On n'a pu s'empêcher d'aimer Tessa, d'écouter ses récriminations de femme torturée par ses incertitudes, par son honnêteté envers ses proches, envers elle-même, par tout ce qui la détermine, jusqu'à la jolie robe et les ballerines dorées qu'elle s'est achetées pour plaire à Francis. Quelle amoureuse n'a pas agi de cette manière enfantine et naïve pour ouvrir la porte à un conte chimérique ? À la conquête d'un prince peu charmant ? À travers la propension de Tessa à la nostalgie, Fanny Britt offre au lecteur, davantage à la lectrice, des pages consacrées au couple, à la maternité, à la femme approchant la quarantaine. À la peur de vieillir, de se sentir ridicule dans un maillot de bain confectionné pour le corps inachevé d'adolescentes insouciantes, ce détachement s'avérant étranger aux préoccupations vitales de Tessa.

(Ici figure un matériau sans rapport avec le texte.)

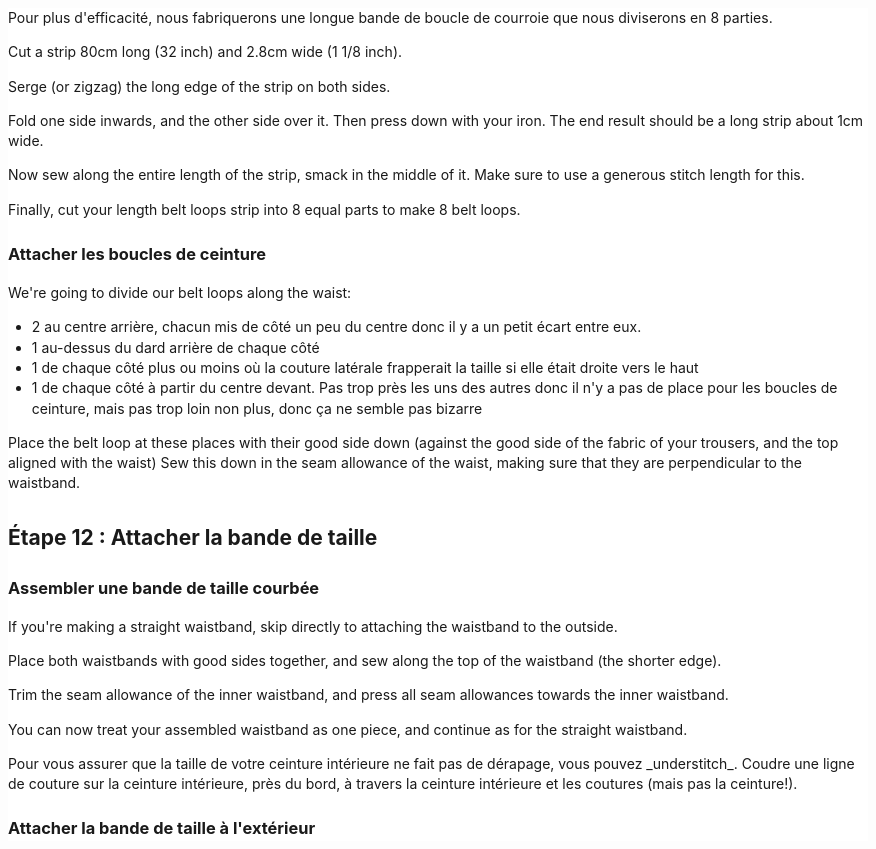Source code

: <Note>

Pour plus d'efficacité, nous fabriquerons une longue bande de boucle de courroie que nous diviserons en 8 parties.

</Note>

Cut a strip 80cm long (32 inch) and 2.8cm wide (1 1/8 inch).

Serge (or zigzag) the long edge of the strip on both sides.

Fold one side inwards, and the other side over it. Then press down with your iron. The end result should be a long strip about 1cm wide.

Now sew along the entire length of the strip, smack in the middle of it. Make sure to use a generous stitch length for this.

Finally, cut your length belt loops strip into 8 equal parts to make 8 belt loops.

### Attacher les boucles de ceinture

We're going to divide our belt loops along the waist:

- 2 au centre arrière, chacun mis de côté un peu du centre donc il y a un petit écart entre eux.
- 1 au-dessus du dard arrière de chaque côté
- 1 de chaque côté plus ou moins où la couture latérale frapperait la taille si elle était droite vers le haut
- 1 de chaque côté à partir du centre devant. Pas trop près les uns des autres donc il n'y a pas de place pour les boucles de ceinture, mais pas trop loin non plus, donc ça ne semble pas bizarre

Place the belt loop at these places with their good side down (against the good side of the fabric of your trousers, and the top aligned with the waist) Sew this down in the seam allowance of the waist, making sure that they are perpendicular to the waistband.

## Étape 12 : Attacher la bande de taille

### Assembler une bande de taille courbée

If you're making a straight waistband, skip directly to attaching the waistband to the outside.

Place both waistbands with good sides together, and sew along the top of the waistband (the shorter edge).

Trim the seam allowance of the inner waistband, and press all seam allowances towards the inner waistband.

You can now treat your assembled waistband as one piece, and continue as for the straight waistband.

<Tip>
Pour vous assurer que la taille de votre ceinture intérieure ne fait pas de dérapage, vous pouvez _understitch_.
Coudre une ligne de couture sur la ceinture intérieure, près du bord, à travers la ceinture intérieure et les coutures (mais pas la ceinture!).
</Tip>

### Attacher la bande de taille à l'extérieur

Roman qui nous interroge, nous touche en ce qui a trait à la féminité, à ses vertus, aux exigences qu'elle impose. Si on s'attarde moindrement sur la structure du récit, il est indéniable que l'écrivaine a un sens aigu de la répartie quand elle compose des dialogues qui entrecoupent, avec humour, la démarche narrative ponctuée des remises en question de Tessa. Parfois, tissant son passé comme elle l'entend, jamais véridique, ce qui est impossible. Il arrive que Tessa s'essouffle avant de continuer son aller dans les méandres de peines qu'elle aggrave d'une culpabilité injustifiée, ce que tente de lui expliquer Sophie, l'amie inespérée qui, elle aussi, trouve sa place parmi les péchés, véniels, dont s'accuse Tessa.
Un livre à savourer parmi les plus séduisants de la cuvée automnale de l'année 2015. Surprendre ce qui se trame derrière les portes closes de maisons ensommeillées dès que la nuit ravit les hommes, les femmes et les enfants qui, au matin, leurs rêves dissipés, s'agitent de plus belle.